Trans Allegheny Lunatic Asylum

 Last year after The Blog Tech and I left the Ramp Festival, we decided to take back roads home to see what we could see.  We do this as often as possible because without exception, we usually see something very interesting. As we were tooling along, looking for ramps and whatnot we suddenly came upon this huge building in a tiny town in West Virginia.  We weren't quite sure what we were seeing and there were few signs other than Trans Allegheny Lunatic Asylum.  We drove around the perimeter taking pics and were totally freaked out when we saw patients shuffling around in pajamas.  Feets don't fail me now....we were out of there!  When we got home we researched it and were determined to return there this year.

 Thinking that ramps might work like garlic to ward off evil beings, we consumed as many as possible, took The Fiance and headed to the asylum.  Click any photo for a closer look. We signed up for a tour.  This is the main entrance to the TALA. The asylum had just opened for tours a month before.  Apparently, when we were there last year, they were planning out how they might run tours and had actors playing patients.  Hey, it worked on us!

 The entire building is very dark and has been since it was built. It is hot in the summer and cold in the winter.

 This is the second largest sandstone building in the world second only to the Kremlin.

 The room with the small balcony housed the nurses that worked there.  They worked 14 hour days with only 1 day off each month.  They were paid 12 dollars a week and it cost them 12.00 a month to live there. They were not allowed to have children or be married.

 It took next to nothing to be committed to institutions like this one. I will show you a list of reasons in a future post.  Basically, once you were in, there was no getting out. This place was initially designed to accommodate 250 patients, when it closed in 1994 (yes, that is the right date), it held 2500 patients.

 This building was added to accommodate the tuberculosis epidemic. There are caged in balconies on either end of the building on each floor and patients were wheeled out there in cold weather to breathe the fresh air.  It was later discovered that this treatment actually worsened TB.
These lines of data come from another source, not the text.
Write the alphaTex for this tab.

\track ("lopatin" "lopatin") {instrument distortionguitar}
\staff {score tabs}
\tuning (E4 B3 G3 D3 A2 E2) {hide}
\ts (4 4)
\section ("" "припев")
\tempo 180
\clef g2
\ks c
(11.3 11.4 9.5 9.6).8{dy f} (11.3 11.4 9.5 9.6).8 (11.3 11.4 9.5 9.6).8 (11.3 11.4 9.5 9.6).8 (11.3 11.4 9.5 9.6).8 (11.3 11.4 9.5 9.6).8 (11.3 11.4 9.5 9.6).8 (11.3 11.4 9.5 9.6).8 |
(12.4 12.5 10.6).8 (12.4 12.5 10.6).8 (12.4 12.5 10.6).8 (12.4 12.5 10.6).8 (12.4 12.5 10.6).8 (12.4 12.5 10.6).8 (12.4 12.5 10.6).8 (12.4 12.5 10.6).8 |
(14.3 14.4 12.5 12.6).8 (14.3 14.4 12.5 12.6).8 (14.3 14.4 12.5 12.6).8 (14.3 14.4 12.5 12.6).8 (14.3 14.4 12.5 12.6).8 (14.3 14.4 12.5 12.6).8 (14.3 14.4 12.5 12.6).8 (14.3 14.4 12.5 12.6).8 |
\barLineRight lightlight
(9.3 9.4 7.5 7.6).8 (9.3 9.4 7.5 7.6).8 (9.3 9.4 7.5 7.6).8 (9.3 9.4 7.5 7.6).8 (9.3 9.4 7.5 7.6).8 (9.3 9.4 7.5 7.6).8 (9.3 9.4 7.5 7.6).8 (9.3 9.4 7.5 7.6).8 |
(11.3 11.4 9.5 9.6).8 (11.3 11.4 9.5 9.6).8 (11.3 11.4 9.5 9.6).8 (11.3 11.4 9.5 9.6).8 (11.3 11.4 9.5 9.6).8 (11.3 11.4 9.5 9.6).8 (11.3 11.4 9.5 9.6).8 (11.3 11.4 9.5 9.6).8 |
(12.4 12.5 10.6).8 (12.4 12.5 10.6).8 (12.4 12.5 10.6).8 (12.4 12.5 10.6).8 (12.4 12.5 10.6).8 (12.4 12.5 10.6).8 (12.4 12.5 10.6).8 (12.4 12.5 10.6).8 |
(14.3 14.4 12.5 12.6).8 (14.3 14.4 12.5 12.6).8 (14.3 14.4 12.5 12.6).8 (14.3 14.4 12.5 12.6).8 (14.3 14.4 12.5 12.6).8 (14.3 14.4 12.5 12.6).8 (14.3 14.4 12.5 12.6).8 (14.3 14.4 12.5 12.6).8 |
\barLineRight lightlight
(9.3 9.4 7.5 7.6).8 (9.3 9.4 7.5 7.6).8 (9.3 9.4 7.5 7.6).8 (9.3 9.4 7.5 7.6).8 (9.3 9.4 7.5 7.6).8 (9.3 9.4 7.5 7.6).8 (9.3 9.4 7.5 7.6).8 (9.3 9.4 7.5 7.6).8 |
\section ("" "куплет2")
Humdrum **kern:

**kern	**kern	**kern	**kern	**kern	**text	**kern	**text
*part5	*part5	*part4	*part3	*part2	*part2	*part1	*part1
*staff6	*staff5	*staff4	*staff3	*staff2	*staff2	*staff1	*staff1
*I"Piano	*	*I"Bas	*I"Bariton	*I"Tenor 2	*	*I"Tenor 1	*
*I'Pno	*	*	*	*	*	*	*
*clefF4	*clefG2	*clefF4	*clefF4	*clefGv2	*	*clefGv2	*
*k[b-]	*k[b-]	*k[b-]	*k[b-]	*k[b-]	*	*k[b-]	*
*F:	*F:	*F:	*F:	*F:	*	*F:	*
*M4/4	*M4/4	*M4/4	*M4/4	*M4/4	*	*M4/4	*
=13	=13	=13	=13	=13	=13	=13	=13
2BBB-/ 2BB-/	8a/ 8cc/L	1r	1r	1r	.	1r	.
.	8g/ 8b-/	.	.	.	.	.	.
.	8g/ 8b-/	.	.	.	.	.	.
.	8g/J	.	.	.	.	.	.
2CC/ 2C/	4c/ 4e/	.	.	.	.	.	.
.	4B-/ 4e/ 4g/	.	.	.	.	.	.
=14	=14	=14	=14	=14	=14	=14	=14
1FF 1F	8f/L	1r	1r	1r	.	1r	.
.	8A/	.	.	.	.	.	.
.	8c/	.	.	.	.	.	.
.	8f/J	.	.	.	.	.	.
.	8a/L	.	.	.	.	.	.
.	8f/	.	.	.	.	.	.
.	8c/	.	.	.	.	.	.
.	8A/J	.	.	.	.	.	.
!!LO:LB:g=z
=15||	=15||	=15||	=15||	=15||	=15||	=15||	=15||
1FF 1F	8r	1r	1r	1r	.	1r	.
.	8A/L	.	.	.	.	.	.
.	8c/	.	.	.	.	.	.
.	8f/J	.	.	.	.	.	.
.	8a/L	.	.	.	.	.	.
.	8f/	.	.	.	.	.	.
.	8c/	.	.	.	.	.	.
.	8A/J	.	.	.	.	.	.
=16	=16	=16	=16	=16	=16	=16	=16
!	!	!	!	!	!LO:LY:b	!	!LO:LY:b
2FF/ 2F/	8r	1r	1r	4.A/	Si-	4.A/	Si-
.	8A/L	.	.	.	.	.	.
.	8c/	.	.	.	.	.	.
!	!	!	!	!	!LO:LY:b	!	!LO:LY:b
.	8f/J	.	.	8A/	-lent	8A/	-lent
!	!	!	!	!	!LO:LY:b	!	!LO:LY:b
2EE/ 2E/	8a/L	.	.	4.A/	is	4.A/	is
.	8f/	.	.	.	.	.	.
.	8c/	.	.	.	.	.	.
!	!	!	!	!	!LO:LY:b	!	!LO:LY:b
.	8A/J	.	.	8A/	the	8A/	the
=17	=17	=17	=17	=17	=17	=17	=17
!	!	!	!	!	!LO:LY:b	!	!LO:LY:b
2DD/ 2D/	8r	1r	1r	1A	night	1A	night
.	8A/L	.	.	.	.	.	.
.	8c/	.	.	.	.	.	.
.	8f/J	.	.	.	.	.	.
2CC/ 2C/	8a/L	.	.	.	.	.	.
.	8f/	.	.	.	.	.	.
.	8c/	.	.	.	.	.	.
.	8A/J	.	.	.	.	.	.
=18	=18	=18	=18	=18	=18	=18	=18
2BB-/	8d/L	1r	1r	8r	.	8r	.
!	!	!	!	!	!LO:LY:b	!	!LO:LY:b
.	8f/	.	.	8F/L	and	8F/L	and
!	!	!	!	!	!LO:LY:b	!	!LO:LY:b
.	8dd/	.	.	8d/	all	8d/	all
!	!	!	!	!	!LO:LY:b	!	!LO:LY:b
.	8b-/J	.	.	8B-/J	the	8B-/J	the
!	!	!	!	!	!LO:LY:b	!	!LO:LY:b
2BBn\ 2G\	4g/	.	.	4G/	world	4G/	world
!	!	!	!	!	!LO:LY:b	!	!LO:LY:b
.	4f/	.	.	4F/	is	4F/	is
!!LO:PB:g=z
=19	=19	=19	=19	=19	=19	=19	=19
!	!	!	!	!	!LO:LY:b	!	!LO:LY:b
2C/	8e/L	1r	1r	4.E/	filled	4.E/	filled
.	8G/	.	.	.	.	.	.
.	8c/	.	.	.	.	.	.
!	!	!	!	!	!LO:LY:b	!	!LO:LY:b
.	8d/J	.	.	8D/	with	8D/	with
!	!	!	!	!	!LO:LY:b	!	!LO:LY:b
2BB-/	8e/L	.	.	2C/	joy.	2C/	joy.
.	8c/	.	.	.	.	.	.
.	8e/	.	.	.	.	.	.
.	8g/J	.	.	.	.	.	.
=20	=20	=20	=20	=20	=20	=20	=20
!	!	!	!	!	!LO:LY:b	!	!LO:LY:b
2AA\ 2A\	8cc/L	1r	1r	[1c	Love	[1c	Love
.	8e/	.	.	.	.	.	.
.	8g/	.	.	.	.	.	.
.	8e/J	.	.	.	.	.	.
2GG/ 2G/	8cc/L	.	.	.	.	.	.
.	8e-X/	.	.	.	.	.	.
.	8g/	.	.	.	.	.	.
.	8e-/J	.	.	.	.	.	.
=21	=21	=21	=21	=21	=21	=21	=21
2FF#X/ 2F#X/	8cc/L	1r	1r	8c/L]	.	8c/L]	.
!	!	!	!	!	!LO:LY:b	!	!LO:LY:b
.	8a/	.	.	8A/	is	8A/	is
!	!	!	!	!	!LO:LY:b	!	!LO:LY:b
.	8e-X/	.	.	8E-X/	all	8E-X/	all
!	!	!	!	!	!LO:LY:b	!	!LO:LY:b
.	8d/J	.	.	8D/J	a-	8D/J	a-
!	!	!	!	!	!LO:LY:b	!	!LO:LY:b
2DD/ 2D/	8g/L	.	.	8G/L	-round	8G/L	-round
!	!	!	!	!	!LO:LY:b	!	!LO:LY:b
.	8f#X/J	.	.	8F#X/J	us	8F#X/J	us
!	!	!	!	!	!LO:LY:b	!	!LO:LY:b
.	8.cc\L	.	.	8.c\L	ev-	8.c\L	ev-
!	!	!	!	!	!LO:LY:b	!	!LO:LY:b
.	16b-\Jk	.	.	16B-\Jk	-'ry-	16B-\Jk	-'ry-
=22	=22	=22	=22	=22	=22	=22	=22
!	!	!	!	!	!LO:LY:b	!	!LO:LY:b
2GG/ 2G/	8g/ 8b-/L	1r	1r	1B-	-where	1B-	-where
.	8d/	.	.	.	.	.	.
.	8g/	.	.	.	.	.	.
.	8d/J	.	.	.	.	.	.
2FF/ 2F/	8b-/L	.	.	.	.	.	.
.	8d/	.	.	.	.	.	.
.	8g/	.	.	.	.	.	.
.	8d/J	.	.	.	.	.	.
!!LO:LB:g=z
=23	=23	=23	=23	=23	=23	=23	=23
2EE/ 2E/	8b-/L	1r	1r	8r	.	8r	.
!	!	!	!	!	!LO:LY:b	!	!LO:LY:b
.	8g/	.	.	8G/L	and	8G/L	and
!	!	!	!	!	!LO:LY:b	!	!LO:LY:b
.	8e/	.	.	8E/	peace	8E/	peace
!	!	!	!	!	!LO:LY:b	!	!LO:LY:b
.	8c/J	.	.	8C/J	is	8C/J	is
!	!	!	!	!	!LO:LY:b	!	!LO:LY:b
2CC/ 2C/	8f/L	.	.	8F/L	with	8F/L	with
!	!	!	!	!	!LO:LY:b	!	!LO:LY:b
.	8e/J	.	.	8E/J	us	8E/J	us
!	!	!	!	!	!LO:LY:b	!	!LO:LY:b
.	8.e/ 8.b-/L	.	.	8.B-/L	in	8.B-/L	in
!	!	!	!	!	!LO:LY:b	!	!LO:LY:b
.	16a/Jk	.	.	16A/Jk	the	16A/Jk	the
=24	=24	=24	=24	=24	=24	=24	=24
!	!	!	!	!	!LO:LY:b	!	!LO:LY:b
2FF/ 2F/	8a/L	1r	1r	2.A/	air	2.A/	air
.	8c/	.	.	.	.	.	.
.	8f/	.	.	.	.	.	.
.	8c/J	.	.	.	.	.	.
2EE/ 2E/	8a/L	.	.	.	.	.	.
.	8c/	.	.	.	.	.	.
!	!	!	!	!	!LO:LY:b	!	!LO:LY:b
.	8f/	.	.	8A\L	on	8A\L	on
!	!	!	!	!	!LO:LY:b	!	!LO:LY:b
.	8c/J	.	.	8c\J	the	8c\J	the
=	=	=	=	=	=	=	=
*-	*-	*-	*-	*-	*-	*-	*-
 The sandstone for the building came from the surrounding hills.  The stone was cut and carved by Irish and German stone masons.

 The rear of the building.  This was a self sustaining institution.  They had their own farms, coal mine, hospital, etc. and were so independent that the depression had little effect on the asylum.

 This is the morgue. The nurse is standing in front of one of the body storage units. This is the usual way the patients left this asylum.  Most bodies were unclaimed and the asylum has 3 cemeteries.


I will have more tomorrow.  We took so many photos that we filled the camera and had to use our phones towards the end of the tour.